What you will do
In the passage on gendered word use, give back everything from "Now let’s compare" down to "odds.query('logodds < 0').head(50)" with "DataFrames" replaced by "tables".

Document text
....................
Now let’s compare the ratios to find out what words are more used in connection to she and female names. We do this by joining/merging the he and she DataFrames. Taking the log of this ratio conviniently centers the bias around zero – positive meaning skewed towards females and negative towards male.

Most male connected

odds.query('logodds < 0').head(50)
he she logodds
index
could 0.002774 0.001636 -0.761978
speaks 0.002140 0.001354 -0.660601
argues 0.003989 0.002594 -0.620557
explains 0.002985 0.002030 -0.555968
said 0.004411 0.003046 -0.534531
adds 0.002325 0.001636 -0.507164
wanted 0.004015 0.002876 -0.481216
gave 0.001691 0.001354 -0.320751
knows 0.002087 0.001692 -0.302604
continues 0.003408 0.002764 -0.302231
was 0.033257 0.027128 -0.293883
says 0.005442 0.004455 -0.288434
saying 0.017143 0.014100 -0.282004
saw 0.001875 0.001579 -0.248106
can 0.005521 0.004681 -0.238034
wrote 0.003091 0.002651 -0.221490
0.020974 0.018668 -0.168022
mentions 0.002008 0.001805 -0.153641
started 0.001796 0.001636 -0.135196
considers 0.004675 0.004286 -0.125392
had 0.016668 0.015961 -0.062552
sees 0.005943 0.005753 -0.047070
belives 0.006102 0.006035 -0.015996
wants 0.011728 0.011618 -0.013629

And positive gives skew towards females.
....................
Records shown
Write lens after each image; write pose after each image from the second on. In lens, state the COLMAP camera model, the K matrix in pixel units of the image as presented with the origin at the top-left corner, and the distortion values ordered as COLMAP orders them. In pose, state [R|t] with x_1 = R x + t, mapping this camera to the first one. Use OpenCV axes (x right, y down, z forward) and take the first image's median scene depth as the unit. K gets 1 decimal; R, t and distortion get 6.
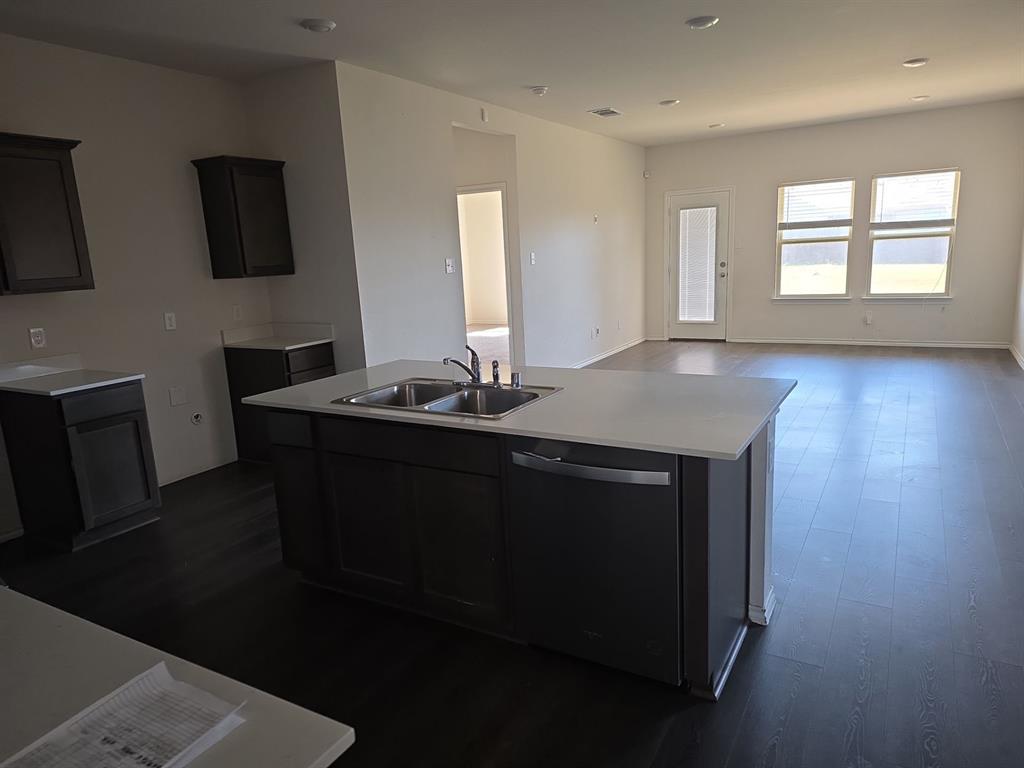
lens RADIAL K [[686.2, 0, 499.9], [0, 686.2, 388.3], [0, 0, 1]] dist [0.090838, -0.074517]
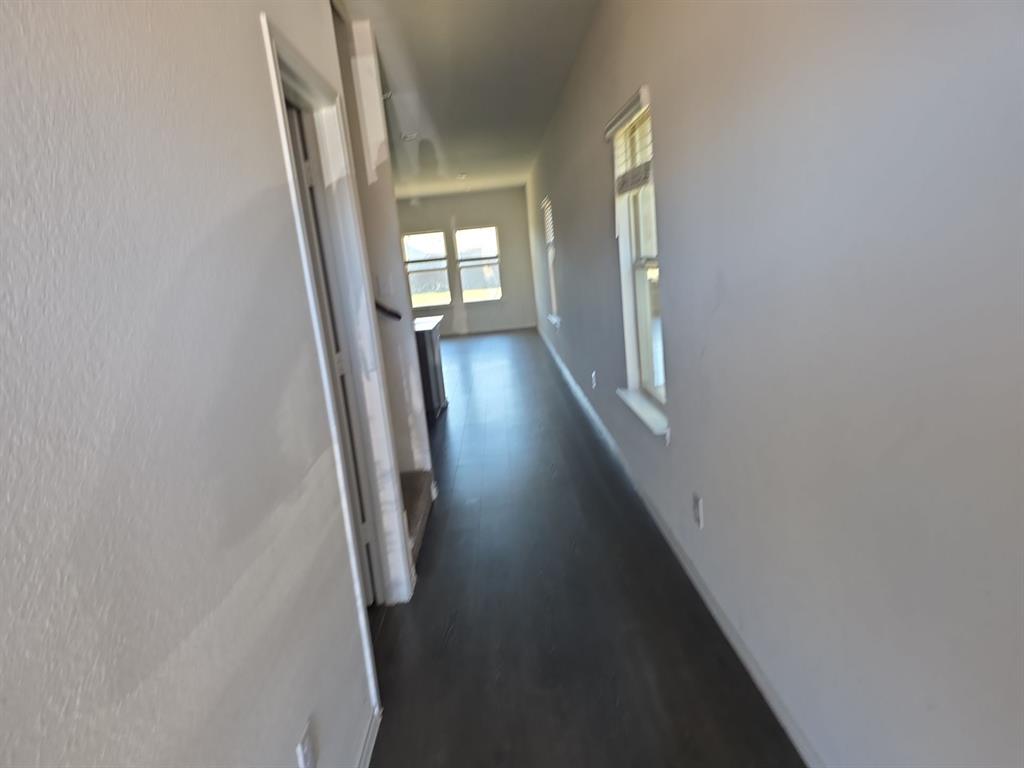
lens RADIAL K [[686.2, 0, 516.4], [0, 686.2, 392.6], [0, 0, 1]] dist [0.090838, -0.074517]
pose [[0.845430, -0.134538, 0.516864, -0.367204], [0.161165, 0.986905, -0.006727, 0.172483], [-0.509190, 0.088987, 0.856041, -0.680325]]
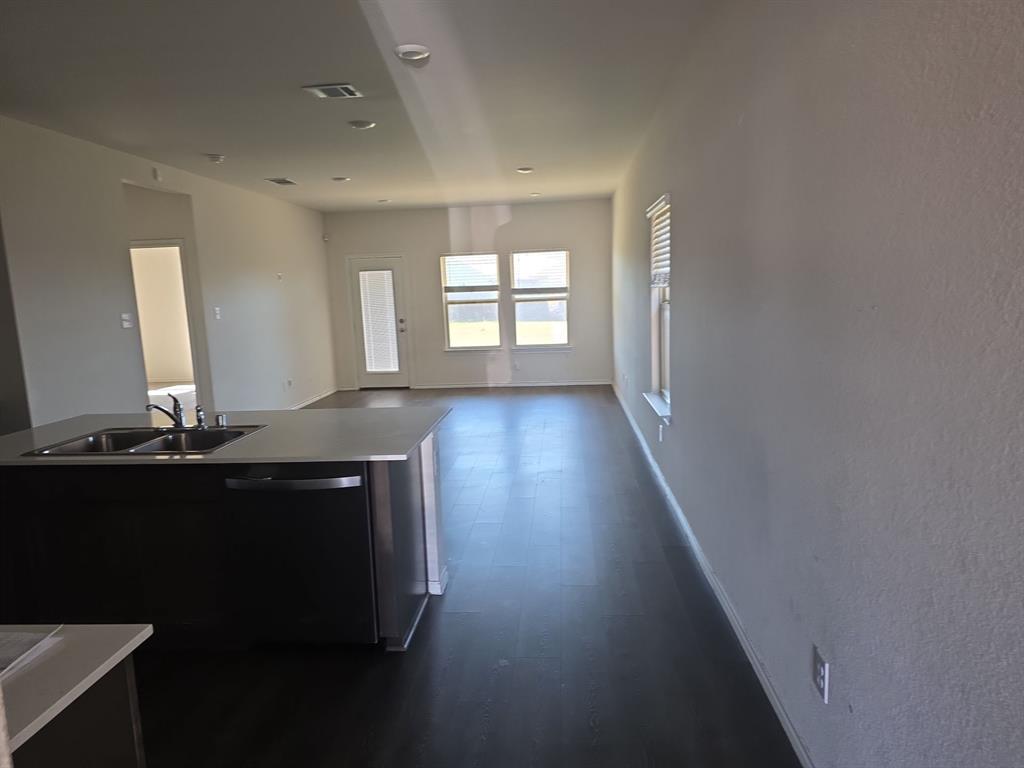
lens RADIAL K [[686.2, 0, 514.6], [0, 686.2, 396.4], [0, 0, 1]] dist [0.090838, -0.074517]
pose [[0.895607, -0.051165, 0.441894, -0.024842], [0.080751, 0.995559, -0.048391, 0.021839], [-0.437456, 0.079023, 0.895761, -0.124384]]
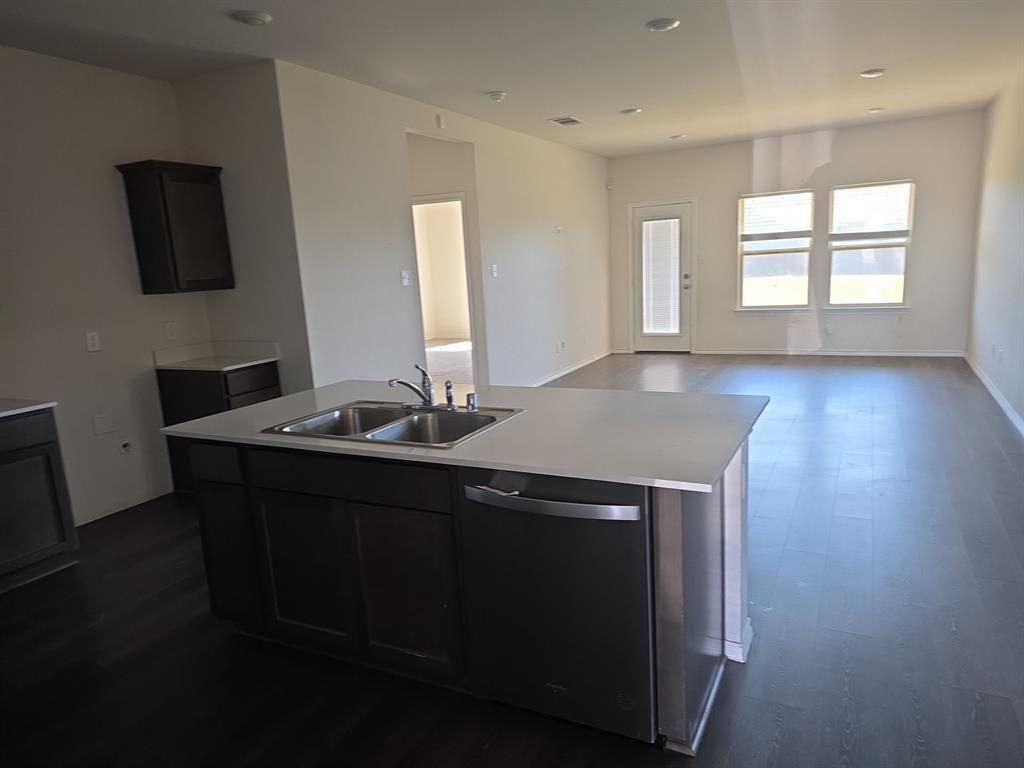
lens RADIAL K [[686.2, 0, 512.2], [0, 686.2, 394.8], [0, 0, 1]] dist [0.090838, -0.074517]
pose [[0.997904, -0.017482, 0.062312, 0.011208], [0.018080, 0.999796, -0.009043, -0.006732], [-0.062141, 0.010151, 0.998016, 0.044775]]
....................
Finished task
Now let’s compare the ratios to find out what words are more used in connection to she and female names. We do this by joining/merging the he and she tables. Taking the log of this ratio conviniently centers the bias around zero – positive meaning skewed towards females and negative towards male.

Most male connected

odds.query('logodds < 0').head(50)